Yeah. It is. Openly using terms like brand, or marketing, or saying that the student is a customer, I think a lot of people in education would think that’s crass, but I think it’s smart. One important thing about being a brand, and understanding your brand, and pushing your brand, is that it motivates you to assess yourself, and you’ve got to keep doing that. That’s a good thing, for the institution, and for the kids. So, I think being a brand is great. I always say that when you walk into a store, or a company, or anywhere, you should know exactly where you are and exactly what that place stands for. So we’ve been really relentless about that, in the way the school is set up physically, program design, and the social environment—everything is part of the brand. And when you walk into the school, you know you’re not in a run-of-the-mill, generic school.
Who are Beaver’s customers?
The students. And what I said earlier: it’s important to understand that not everybody experiences school in the same way, nor should they. That’s our customer. And that means that when you’re making decisions about issues, or programs, or ideas, you have to do it from the perspective of the student experience. What positive impact is that going to have on students.

- - -

__WORK TO COMPLETE__.
• A. Answer these questions about the interview excerpt on school branding:
(i) According to the speaker, what does understanding and pushing a brand motivate you to do?
(ii) What should you know when you walk into a store or company?
(iii) Who does the speaker name as Beaver's customers?
• B. Summarize the interview excerpt on school branding in two sentences.
• C. Carry on the interview excerpt on school branding from its final sentence.

__DATA EXTRACTS__.
- - -

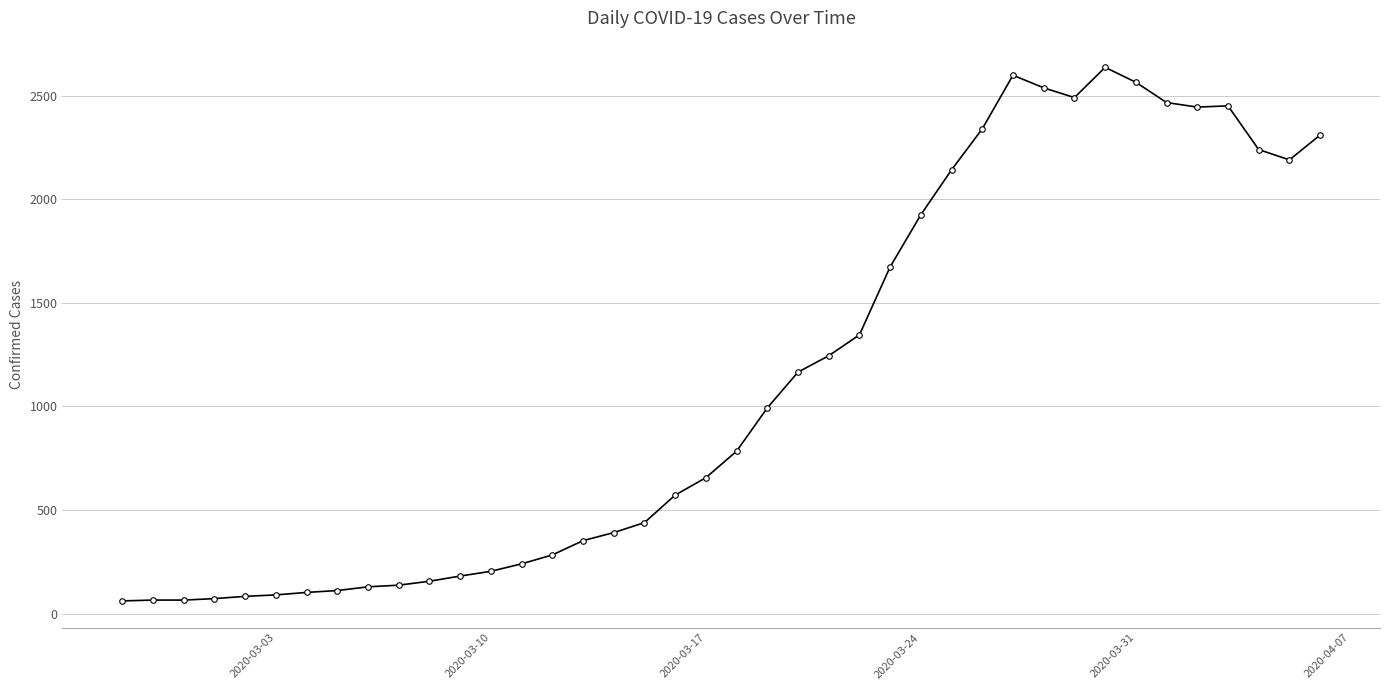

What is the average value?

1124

- - -

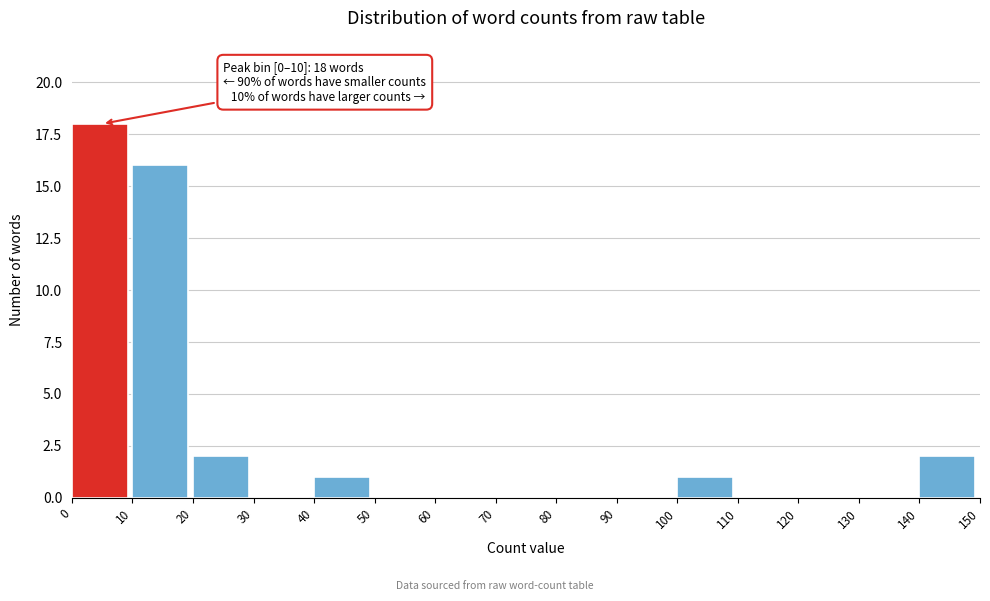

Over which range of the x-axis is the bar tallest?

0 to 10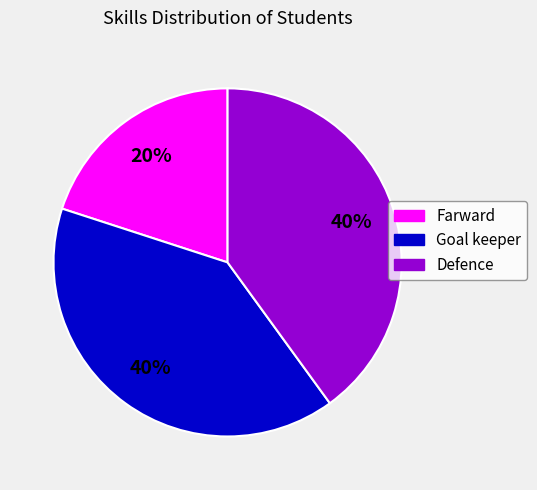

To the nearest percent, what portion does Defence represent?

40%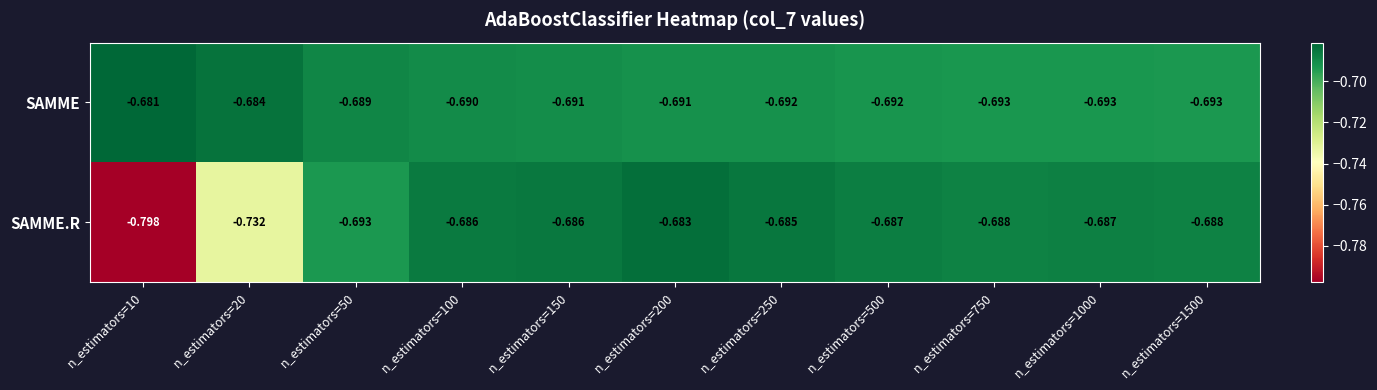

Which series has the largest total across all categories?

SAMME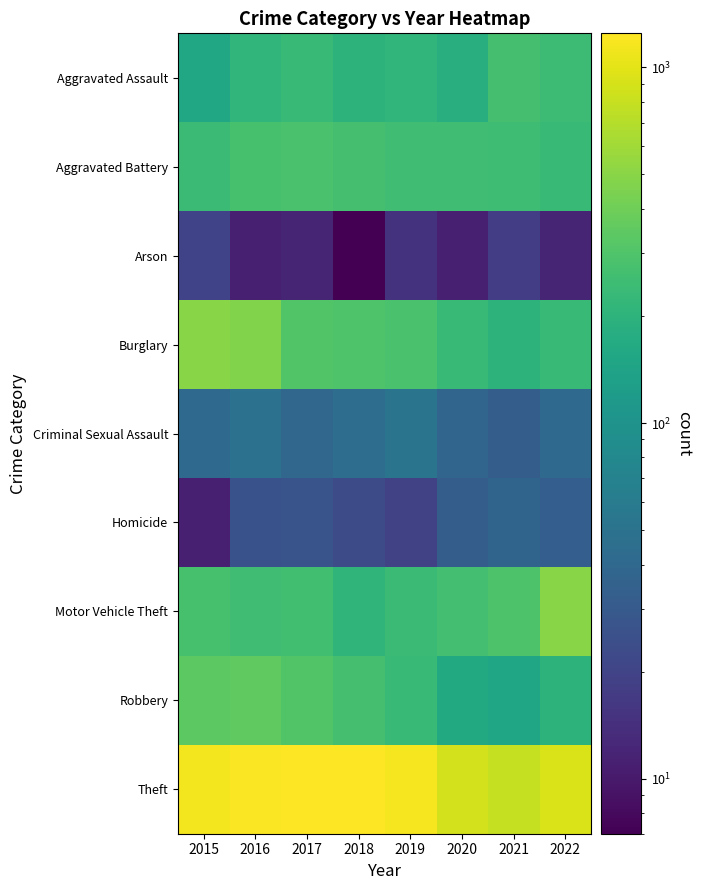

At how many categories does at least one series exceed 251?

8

- - -

__EXPECTED RESPONSES__.
• A.
(i) It motivates you to assess yourself.
(ii) You should know exactly where you are and exactly what that place stands for.
(iii) The students.

• B. The speaker argues that treating a school as a brand is smart, not crass, because it motivates the institution to keep assessing itself, and says everything at Beaver, from physical setup to program design to social environment, is part of that brand. The speaker names students as the school's customers and says decisions about issues, programs, or ideas must be made from the perspective of the student experience.

• C.
One thing you’d do differently if you could?
One thing? [Sighs] You know, I’ve made a lot of mistakes. There is a lot I wish I could take back. Hiring mistakes. Mistakes we made around kids who got into trouble. There were times when I wasn’t flawless in making those decisions, and there are probably about 1,000 of those.
What was the state of the school when you took it over?
I’ll tell you the truth. It was pretty bad. But that was one of the things that attracted me to the school. It was in some trouble. It needed work. And yet the underpinnings, and the culture of the place, were attractive. There were 250 kids in the school, including just 25 in the class of ’95. They were great kids, but the building was falling apart. The admissions and application systems and fundraising weren’t there. And financially, we were running a $500,000 deficit on a $4 million budget. So there was a lot of work to do, but I believe we’ve been able to build the most forward-thinking, future-focused school in the area because of that. It demanded that we hold ourselves accountable, and to think about education in a way that other people weren’t. We might not be in such good shape now if we hadn’t been forced to do that.
How do you feel like you’re leaving it?
Well, there’s always work to be done. There are programs we can still keep working on. I think we need to upgrade our athletic program, and build our endowment. But this is the strongest faculty we’ve had in my whole time here. It’s the strongest management team we’ve had in my whole time here. We have an incredibly strong Board of Trustees. And that’s key. It’s critical. We’re poised to do some great fund-raising in the years ahead. So, am I feeling good? Yes. There are still a lot of things on my to-do list, but now it’s Kim’s to-do list.
“The kids are only [at Beaver] for three or seven years. They’ve got to have a dynamic, forward-moving school for all that time. That’s fun, but it’s hard. It’s much easier to be conventional.”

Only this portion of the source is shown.